Taken from “Hands-On Reinforcement Learning with Python by Sudharsan Ravichandiran”

Advantage in A3C is used to determine which actions were “good” and “bad”, and it is updated to encourage or discourage accordingly. Note that this also informs the agent how much better it is than expected. This is better than just using discounted rewards in vanilla Deep Q-learning. To see why, below is a formal explanation.

The advantage is estimated using discounted rewards (R) and the value from the critic’s value function, how good a state is, V(s). Thus formally:

Estimated Advantage = R-V(s)

In A3C, there is a global network. This network will consist of a neural network to process the input data (states), and the output layers consists of value (how good a state is) and policy (a set of action probability for a given state) estimations.

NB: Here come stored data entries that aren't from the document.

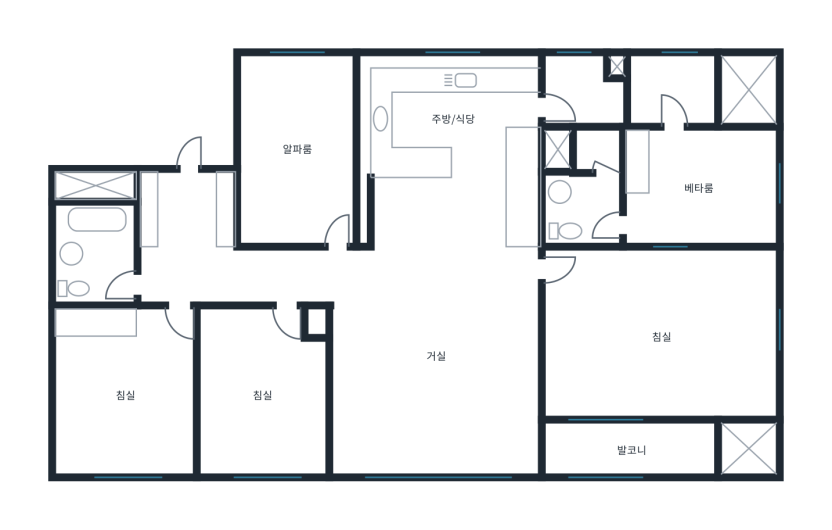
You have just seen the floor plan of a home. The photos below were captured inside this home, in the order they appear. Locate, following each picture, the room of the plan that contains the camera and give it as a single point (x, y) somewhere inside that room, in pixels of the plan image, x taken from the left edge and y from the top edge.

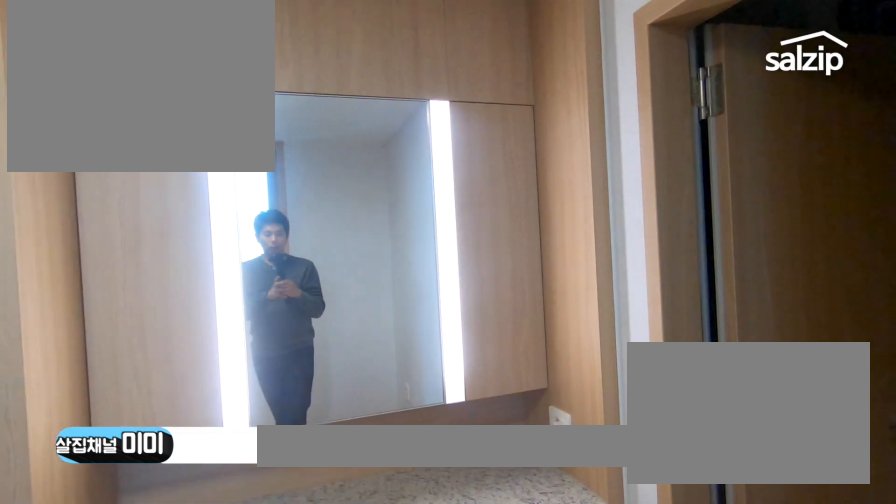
(693, 188)
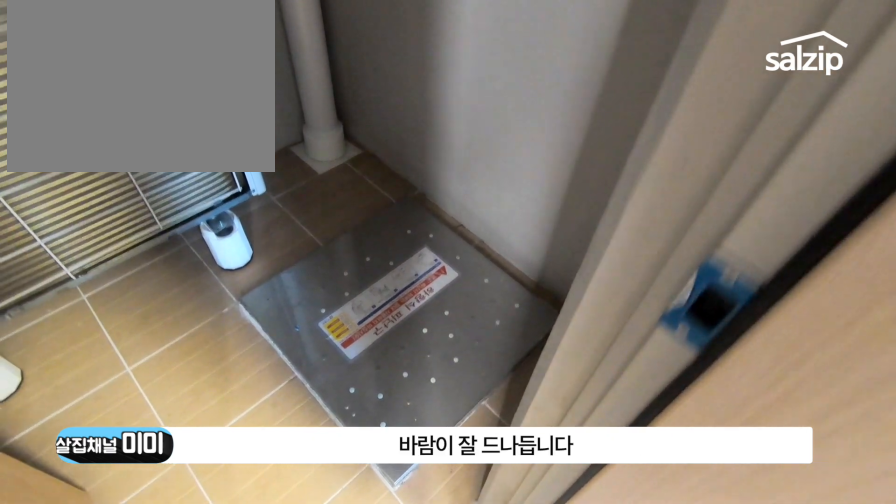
(698, 93)
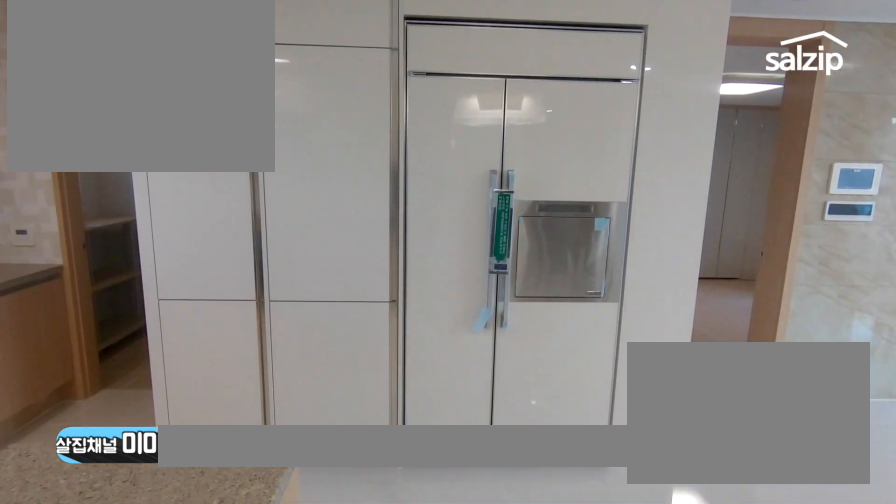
(448, 123)
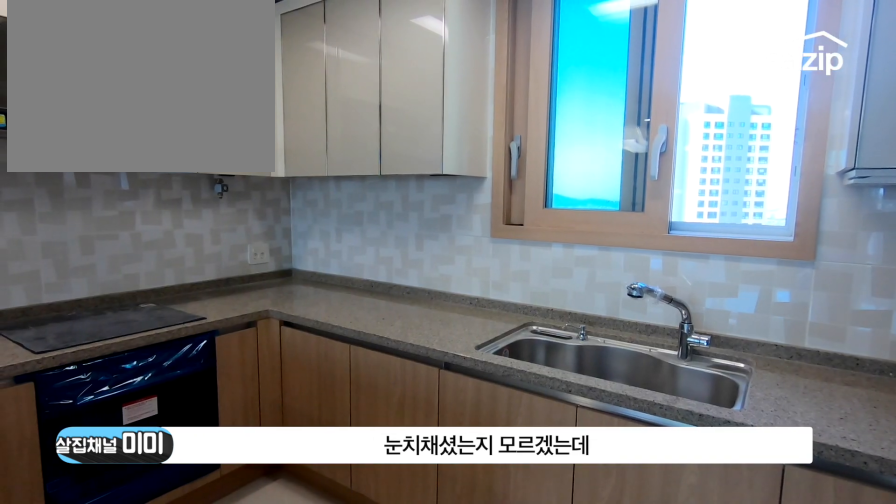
(448, 124)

The following summarizes the process of each episode:

  1. To start the process, each worker initializes its network parameters equal to the global network.
  2. Each worker interacts with its own environment and accumulates experience in the form of tuples (observation, action, reward, done, value) after every interaction.
  3. Once the worker’s experience history reaches our set size, we calculate the discounted return -> estimated advantage -> temporal difference (TD) ->value and policy losses. Note that we also calculate an entropy of the policy to understand the spread of the action probabilities. In other words, a high entropy is the result of similar action probabilities, or uncertain what to do in laymens terms. A low entropy means the agent is very confident (high probability of one action versus the rest) in the action it choses.
  4. Once we’ve obtained the value and policy losses from (3), our forward pass (propagation) through the network is complete. Now it’s time for the backward pass (propagation). Each worker uses these calculated losses to compute the gradients for its network parameters.
  5. We then use the gradients from (4) to update the global network parameters. This is when we reap the benefits of the asynchronous workers. The global network is constantly updated by each worker as they interact with its own environment. The intuition here is that because each worker has it’s own environment, the overall experience for training is more diverse.
  6. This concludes one round-trip (episode) of training. Then it repeats (1–5)

Overall, the value estimates from the critic is used to update the policy in the actor, which works better than traditional policy gradient methods which doesn’t have a value etimate and solely tries to optimize the policy function. Therefore, it may be intuitive to let the critic learn faster (higher learning rate) than the actor.